Digital twins are virtual representations of physical products or processes that can be used to understand, predict and optimize their performance. It is yet another hot application of IIoT that research firm Gartner has put on its list of top 10 strategic technology trends for 2019.
Source: Siemens eAircraft
“Digital twins map the physical production process online; for example, for jet engines,” said Van Lent. “You don’t have to build test models directly, you can design and test them on the screen. Rolls Royce, for instance, stated that before ‘digital twins’, it would typically have damaged or destroyed several test engines. Now, it produces one core engine which has been operational in tests, with none destroyed.”
But you can also use digital twins in operation. “You can collect information from the jet engine when flying and feed it into the computer on the ground. This can run tests to see how the engine will react to, for example, an energy-saving solution.

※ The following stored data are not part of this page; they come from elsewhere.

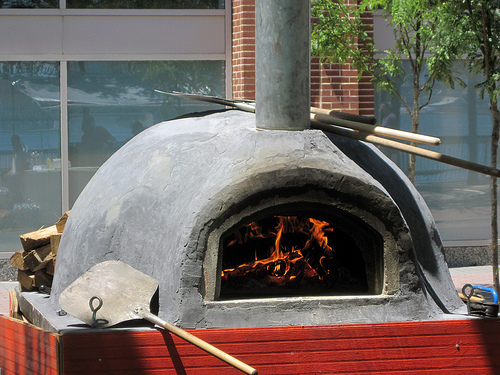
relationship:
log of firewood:
[18, 225, 57, 248] [12, 210, 70, 298]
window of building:
[67, 62, 230, 211] [2, 4, 494, 248]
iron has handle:
[465, 278, 498, 321] [469, 284, 497, 305]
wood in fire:
[231, 235, 294, 265] [244, 220, 357, 289]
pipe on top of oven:
[256, 0, 313, 130] [46, 2, 473, 321]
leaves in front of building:
[314, 3, 405, 79] [2, 4, 494, 248]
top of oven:
[172, 103, 395, 185] [46, 2, 473, 321]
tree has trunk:
[320, 7, 474, 218] [405, 26, 425, 196]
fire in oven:
[244, 220, 357, 289] [46, 2, 473, 321]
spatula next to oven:
[52, 253, 255, 373] [46, 2, 473, 321]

Then you send the data back to the airplane, and the pilot can adjust the engine’s settings,” explains Van Lent. The global digital twin market is expected to reach USD 36 bln by 2025 from the current level of USD 4 bln according to MarketsAndMarkets data.
Stages of the Gartner hype cycle
“Within the Trends Investing team we try to capture new trends early on. This has obvious risks attached to it, as, after the initial hype, technologies frequently fail to live up to people’s unrealistically high expectations,” says Van Lent. This is captured well by the so-called Gartner hype cycle. Expectations about a new technology will often lead to a ‘peak of inflated expectations’, after which a wave of ‘disillusionment’ sets in and the number of players drops. But once these technologies have overcome their teething troubles, some of them will take root and continue growing through the ‘slope-of-enlightenment’ phase on to the more stable ‘plateau of productivity’.
Various building blocks of Industry 4.0 are located at different stages of this hype cycle. Machine-learning technology is currently at the peak of expectations, while self-driving cars have entered the phase of ‘disillusionment’ already. At the same time, industrial robots have reached their plateau phase, with four manufacturers in the lead globally.
As for IIoT platforms, currently offered by around 500 companies, they are now just past the peak of the hype cycle. “The number of companies offering them will certainly drop, and it is difficult to pick the ultimate winner,” says Van Lent. “For this reason, at this stage of the hype cycle, you have to invest in a basket of names.”
It is important to note that there are no real pure-play companies offering these technologies. All companies in this market are developing and offering IIoT and other platforms on top of their existing businesses. “If they chose to stop their supply, their bread-and-butter business will continue. So the companies themselves will not disappear,” says Van Lent.
Cyclical nature of industrial automation
Digital manufacturing offers multiple opportunities for investors and this trend is currently still at an early stage. Only a handful of industries have meaningfully progressed along the digitization curve, with some, such as buildings, industrials or food and beverages, being the least digitized.
The incorporation of IIoT into factories is a growth market, yet it is cyclical in nature, cautions Van Lent. “This means that capex can drop abruptly, depending on macro developments, as the current trade dispute between the US and China demonstrates,” he said. “This makes the industrials sector very different from, say, the food industry, for which it is impossible to imagine demand dropping 10% overnight.”